WHAT THIS TASK INVOLVES: Once the line containing "20: (8, 172, 2.94)" is found in the entries below, restate it and each following line word for word, stopping after the line containing "32: (221, 37, 5.57)".

(Saved data entries)
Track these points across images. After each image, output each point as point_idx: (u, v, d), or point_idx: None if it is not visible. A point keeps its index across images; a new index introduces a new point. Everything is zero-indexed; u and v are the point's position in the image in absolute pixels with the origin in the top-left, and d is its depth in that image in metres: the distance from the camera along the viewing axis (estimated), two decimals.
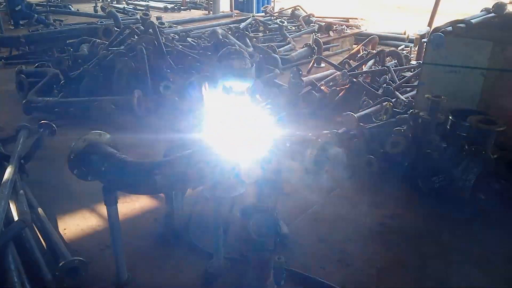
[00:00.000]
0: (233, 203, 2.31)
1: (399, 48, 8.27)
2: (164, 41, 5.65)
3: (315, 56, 6.52)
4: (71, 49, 6.07)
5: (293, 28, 10.30)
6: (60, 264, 2.27)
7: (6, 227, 2.45)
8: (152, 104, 4.69)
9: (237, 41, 6.22)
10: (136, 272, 2.44)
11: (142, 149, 4.04)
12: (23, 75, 5.23)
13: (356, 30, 10.42)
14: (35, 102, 4.66)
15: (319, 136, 2.02)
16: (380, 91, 5.14)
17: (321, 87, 5.30)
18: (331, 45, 9.28)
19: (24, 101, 4.62)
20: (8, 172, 2.94)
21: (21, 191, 2.83)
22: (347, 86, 5.41)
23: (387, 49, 8.13)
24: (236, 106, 2.38)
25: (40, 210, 2.82)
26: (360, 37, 9.29)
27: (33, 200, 2.93)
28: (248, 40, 6.77)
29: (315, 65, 7.15)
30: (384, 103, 4.38)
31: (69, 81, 5.02)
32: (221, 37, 5.57)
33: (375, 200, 3.21)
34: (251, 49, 6.44)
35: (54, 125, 3.61)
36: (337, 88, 5.32)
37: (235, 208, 2.36)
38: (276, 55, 6.45)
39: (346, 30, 9.96)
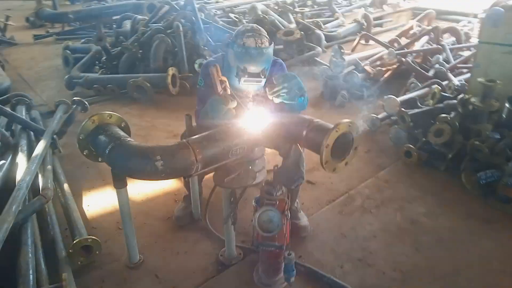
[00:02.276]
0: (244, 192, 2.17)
1: (460, 23, 7.50)
2: (203, 17, 5.54)
3: (362, 33, 6.07)
4: (114, 26, 6.14)
5: (344, 2, 9.74)
6: (74, 242, 2.30)
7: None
8: (186, 82, 4.64)
9: (278, 17, 5.94)
10: (149, 255, 2.42)
11: (172, 127, 4.03)
12: (68, 51, 5.39)
13: (414, 4, 9.65)
14: (77, 78, 4.79)
15: (337, 125, 1.80)
16: (431, 73, 4.69)
17: (365, 67, 4.94)
18: (384, 20, 8.68)
19: (66, 76, 4.76)
20: (39, 147, 3.02)
21: (49, 166, 2.90)
22: (394, 66, 5.00)
23: (445, 24, 7.44)
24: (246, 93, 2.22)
25: (66, 185, 2.89)
26: (419, 12, 8.56)
27: (61, 176, 3.01)
28: (291, 16, 6.46)
29: (362, 42, 6.72)
30: (434, 86, 3.98)
31: (110, 58, 5.09)
32: (260, 13, 5.34)
33: (409, 194, 2.93)
34: (293, 26, 6.14)
35: (86, 102, 3.66)
36: (383, 69, 4.93)
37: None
38: (320, 32, 6.10)
39: (402, 4, 9.25)
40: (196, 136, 1.91)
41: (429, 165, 3.21)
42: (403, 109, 3.62)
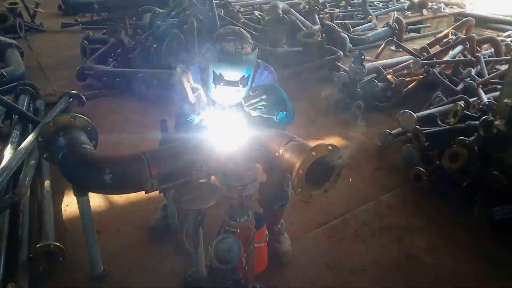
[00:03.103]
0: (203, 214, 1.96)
1: (505, 34, 6.88)
2: (223, 14, 5.36)
3: (388, 39, 5.68)
4: (134, 18, 6.08)
5: (380, 4, 9.26)
6: (36, 246, 2.19)
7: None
8: None
9: (301, 17, 5.66)
10: (114, 267, 2.27)
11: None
12: (86, 41, 5.38)
13: (458, 10, 9.03)
14: (89, 70, 4.74)
15: (313, 148, 1.57)
16: (459, 87, 4.28)
17: (387, 76, 4.59)
18: (422, 25, 8.17)
19: (78, 67, 4.73)
20: (27, 140, 2.94)
21: (32, 161, 2.82)
22: (420, 77, 4.62)
23: (489, 34, 6.86)
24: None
25: (47, 183, 2.79)
26: (462, 18, 7.97)
27: (45, 172, 2.92)
28: (316, 17, 6.15)
29: (392, 48, 6.32)
30: (459, 103, 3.59)
31: (124, 51, 5.02)
32: (280, 12, 5.09)
33: (412, 223, 2.63)
34: (317, 27, 5.84)
35: (83, 96, 3.58)
36: (407, 79, 4.55)
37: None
38: (344, 35, 5.76)
39: (443, 9, 8.66)
40: (155, 149, 1.73)
41: (439, 192, 2.87)
42: (418, 126, 3.28)
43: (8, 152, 2.85)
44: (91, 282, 2.18)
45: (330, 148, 1.66)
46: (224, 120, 1.96)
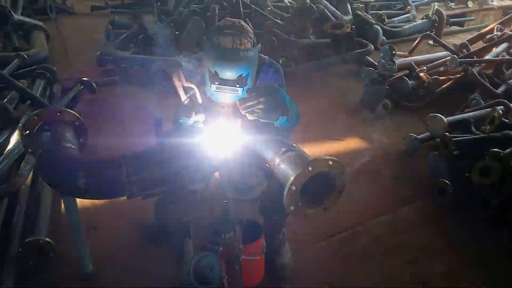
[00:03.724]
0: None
1: None
2: (249, 1, 5.14)
3: (424, 33, 5.26)
4: (159, 3, 5.97)
5: None
6: (26, 241, 2.12)
7: None
8: None
9: (331, 7, 5.34)
10: (105, 267, 2.17)
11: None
12: (110, 26, 5.32)
13: (509, 3, 8.34)
14: (109, 55, 4.68)
15: (310, 162, 1.37)
16: (500, 89, 3.88)
17: (420, 73, 4.23)
18: (465, 18, 7.60)
19: (98, 52, 4.67)
20: None
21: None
22: (457, 76, 4.23)
23: None
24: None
25: None
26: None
27: None
28: (348, 6, 5.80)
29: (430, 43, 5.87)
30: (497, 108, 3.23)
31: (146, 37, 4.92)
32: (308, 1, 4.81)
33: (430, 244, 2.36)
34: (348, 17, 5.51)
35: (94, 84, 3.50)
36: (442, 78, 4.18)
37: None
38: (377, 26, 5.39)
39: (492, 1, 8.02)
40: (136, 152, 1.58)
41: (466, 209, 2.58)
42: (448, 132, 2.97)
43: (14, 139, 2.81)
44: (79, 281, 2.10)
45: (331, 163, 1.45)
46: (219, 123, 1.78)
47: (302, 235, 2.41)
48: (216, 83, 1.74)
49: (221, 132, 1.75)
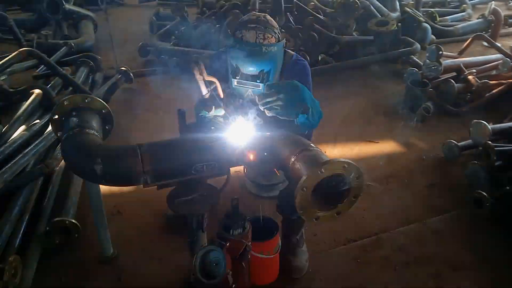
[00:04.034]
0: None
1: None
2: None
3: (476, 33, 4.91)
4: None
5: None
6: (53, 221, 2.22)
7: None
8: None
9: (376, 3, 5.13)
10: (124, 251, 2.24)
11: None
12: (154, 17, 5.45)
13: None
14: (151, 46, 4.80)
15: (324, 164, 1.33)
16: None
17: (468, 77, 3.97)
18: None
19: (140, 43, 4.81)
20: None
21: None
22: (510, 80, 3.93)
23: None
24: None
25: None
26: None
27: None
28: (396, 3, 5.55)
29: (485, 44, 5.49)
30: None
31: (187, 29, 5.00)
32: None
33: (458, 258, 2.21)
34: (396, 14, 5.27)
35: (131, 73, 3.60)
36: (492, 82, 3.90)
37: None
38: (427, 25, 5.11)
39: None
40: (153, 142, 1.59)
41: (502, 225, 2.39)
42: (491, 141, 2.76)
43: None
44: (98, 262, 2.17)
45: (346, 166, 1.39)
46: (239, 119, 1.76)
47: (322, 238, 2.34)
48: (237, 77, 1.72)
49: (240, 127, 1.73)
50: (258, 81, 1.71)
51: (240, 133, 1.68)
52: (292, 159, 1.51)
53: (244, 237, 1.56)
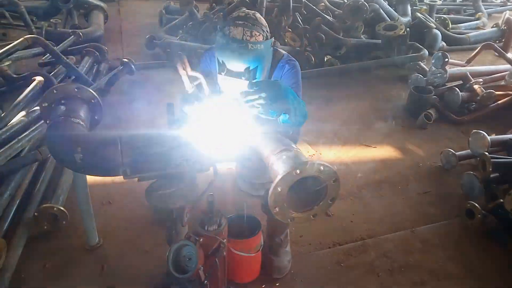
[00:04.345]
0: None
1: None
2: None
3: (485, 43, 4.82)
4: None
5: (498, 0, 8.00)
6: (41, 206, 2.25)
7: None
8: None
9: (387, 7, 5.07)
10: (110, 241, 2.27)
11: None
12: (163, 11, 5.48)
13: None
14: (157, 39, 4.82)
15: (299, 165, 1.32)
16: None
17: (474, 86, 3.90)
18: None
19: (147, 36, 4.83)
20: None
21: None
22: None
23: None
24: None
25: None
26: None
27: None
28: (408, 7, 5.47)
29: (496, 54, 5.39)
30: None
31: (195, 24, 5.01)
32: None
33: (445, 268, 2.18)
34: (406, 19, 5.21)
35: (133, 66, 3.62)
36: (497, 92, 3.82)
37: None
38: (437, 31, 5.04)
39: None
40: (134, 134, 1.60)
41: (493, 238, 2.35)
42: (488, 152, 2.72)
43: None
44: (83, 251, 2.20)
45: (322, 168, 1.38)
46: (223, 115, 1.76)
47: (308, 240, 2.33)
48: (223, 73, 1.72)
49: (224, 124, 1.73)
50: (243, 77, 1.71)
51: (224, 130, 1.68)
52: (272, 159, 1.51)
53: (218, 234, 1.56)
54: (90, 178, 2.72)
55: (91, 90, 1.93)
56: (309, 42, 4.57)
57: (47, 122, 1.95)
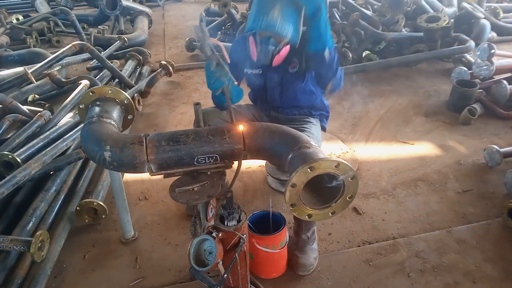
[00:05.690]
0: None
1: None
2: None
3: None
4: None
5: None
6: (82, 201, 2.42)
7: None
8: None
9: None
10: (145, 235, 2.39)
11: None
12: (203, 13, 5.62)
13: None
14: (197, 41, 4.96)
15: (313, 162, 1.34)
16: None
17: None
18: None
19: (187, 38, 4.99)
20: None
21: None
22: None
23: None
24: None
25: None
26: None
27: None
28: None
29: None
30: None
31: (234, 25, 5.09)
32: None
33: (481, 270, 2.05)
34: (451, 10, 4.94)
35: (171, 68, 3.76)
36: None
37: None
38: (485, 21, 4.73)
39: None
40: (160, 133, 1.68)
41: None
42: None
43: None
44: (120, 243, 2.33)
45: (337, 165, 1.38)
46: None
47: (337, 238, 2.31)
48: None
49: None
50: (271, 45, 1.94)
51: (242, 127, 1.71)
52: (290, 156, 1.52)
53: (237, 229, 1.60)
54: (128, 175, 2.90)
55: (123, 92, 2.05)
56: (347, 38, 4.48)
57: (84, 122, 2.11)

WORKED SOLUTION:
20: (8, 172, 2.94)
21: (21, 191, 2.83)
22: (347, 86, 5.41)
23: (387, 49, 8.13)
24: (236, 106, 2.38)
25: (40, 210, 2.82)
26: (360, 37, 9.29)
27: (33, 200, 2.93)
28: (248, 40, 6.77)
29: (315, 65, 7.15)
30: (384, 103, 4.38)
31: (69, 81, 5.02)
32: (221, 37, 5.57)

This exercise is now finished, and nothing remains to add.